**EXTRACTED TEXT**:
(begin)
Fundamental analysis is the discipline of valuing a company by what it produces, owns, and owes — not by what its stock price did yesterday. People assume fundamentals are about exhaustive DCF models with twelve tabs of assumptions. They aren't. Good fundamental work is closer to forensic accounting with a side order of business judgment. You are looking for places where the reported numbers don't describe the business, and you are asking whether today's price pays you enough to own tomorrow's earnings.
I read a lot of 10-Ks and 10-Qs. After about two hundred of them, the skill stops being about "running the numbers" and starts being about knowing which three pages matter on which company. This pillar is the set of rules I wish someone had handed me the first time I opened an annual report.
The four questions every fundamental analysis answers
Before I open any filing or multiple, I write down four questions in the margin of my notebook:
- What does this business sell, and to whom? If I can't describe the business in two sentences without using their marketing copy, I don't know the company.
- How does the cash actually flow? Revenues are accounting; cash is real. Where does the money come from, and where does it go?
- What could permanently impair this business? Technology shifts, regulation, a single customer concentration, a balance-sheet accident. What is the downside case, and how likely is it?
- What am I being asked to pay for future earnings, and is that fair?
(end)
**SUPPLIED ENTRIES**:
(begin)
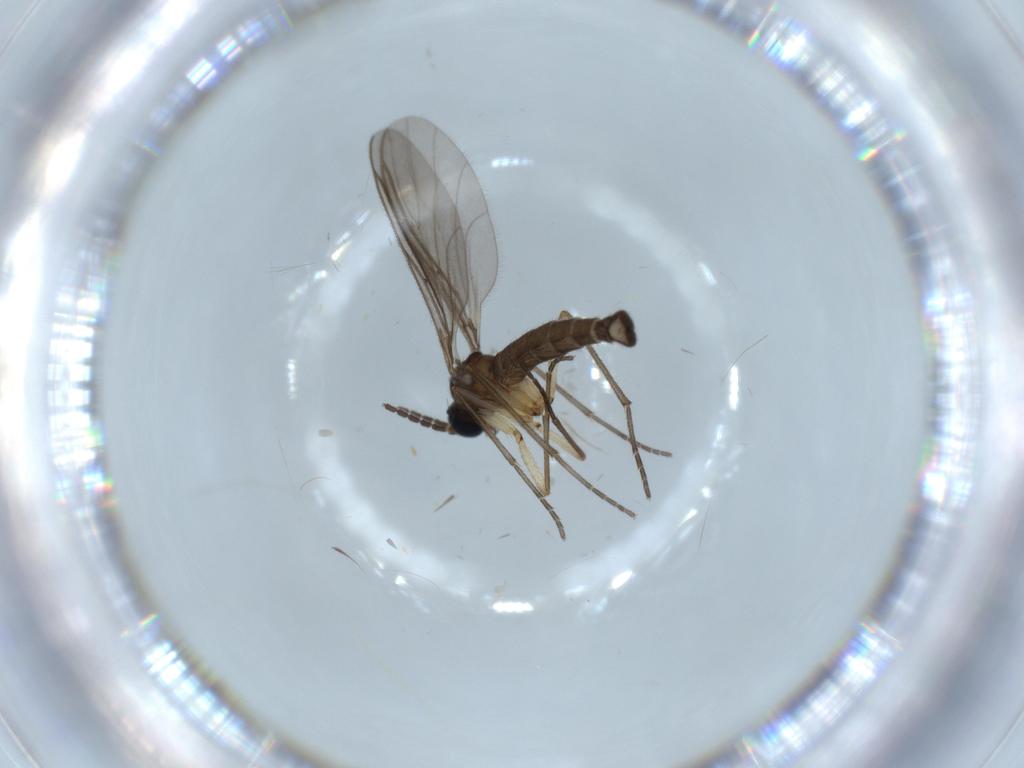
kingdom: Animalia
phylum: Arthropoda
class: Insecta
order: Diptera
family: Sciaridae
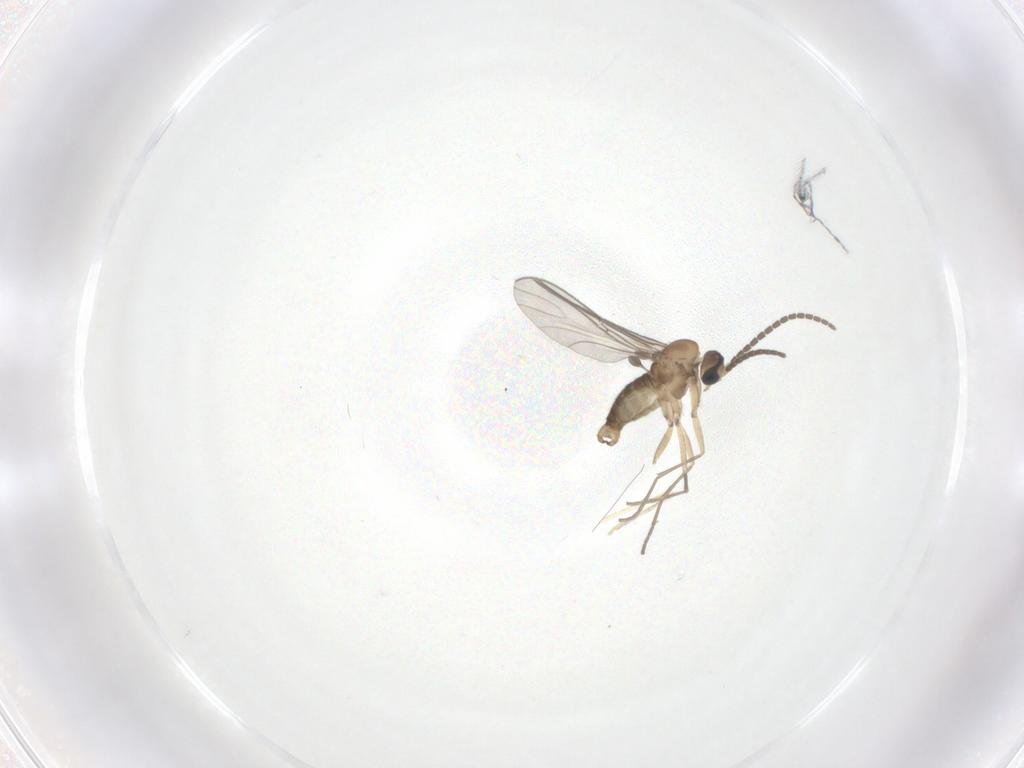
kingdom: Animalia
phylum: Arthropoda
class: Insecta
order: Diptera
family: Sciaridae
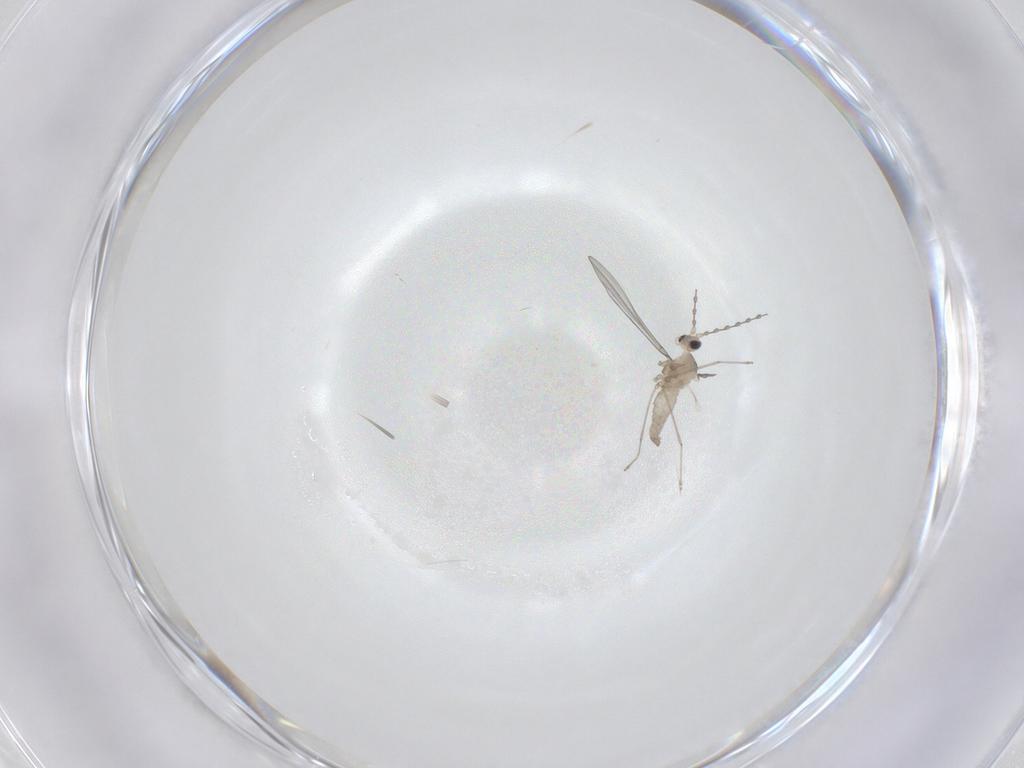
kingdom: Animalia
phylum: Arthropoda
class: Insecta
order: Diptera
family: Phoridae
(end)
**THE REQUEST**:
Copy out the piece on fundamental analysis in full, word for word.

**THE OUTPUT**:
Fundamental analysis is the discipline of valuing a company by what it produces, owns, and owes — not by what its stock price did yesterday. People assume fundamentals are about exhaustive DCF models with twelve tabs of assumptions. They aren't. Good fundamental work is closer to forensic accounting with a side order of business judgment. You are looking for places where the reported numbers don't describe the business, and you are asking whether today's price pays you enough to own tomorrow's earnings.
I read a lot of 10-Ks and 10-Qs. After about two hundred of them, the skill stops being about "running the numbers" and starts being about knowing which three pages matter on which company. This pillar is the set of rules I wish someone had handed me the first time I opened an annual report.
The four questions every fundamental analysis answers
Before I open any filing or multiple, I write down four questions in the margin of my notebook:
- What does this business sell, and to whom? If I can't describe the business in two sentences without using their marketing copy, I don't know the company.
- How does the cash actually flow? Revenues are accounting; cash is real. Where does the money come from, and where does it go?
- What could permanently impair this business? Technology shifts, regulation, a single customer concentration, a balance-sheet accident. What is the downside case, and how likely is it?
- What am I being asked to pay for future earnings, and is that fair?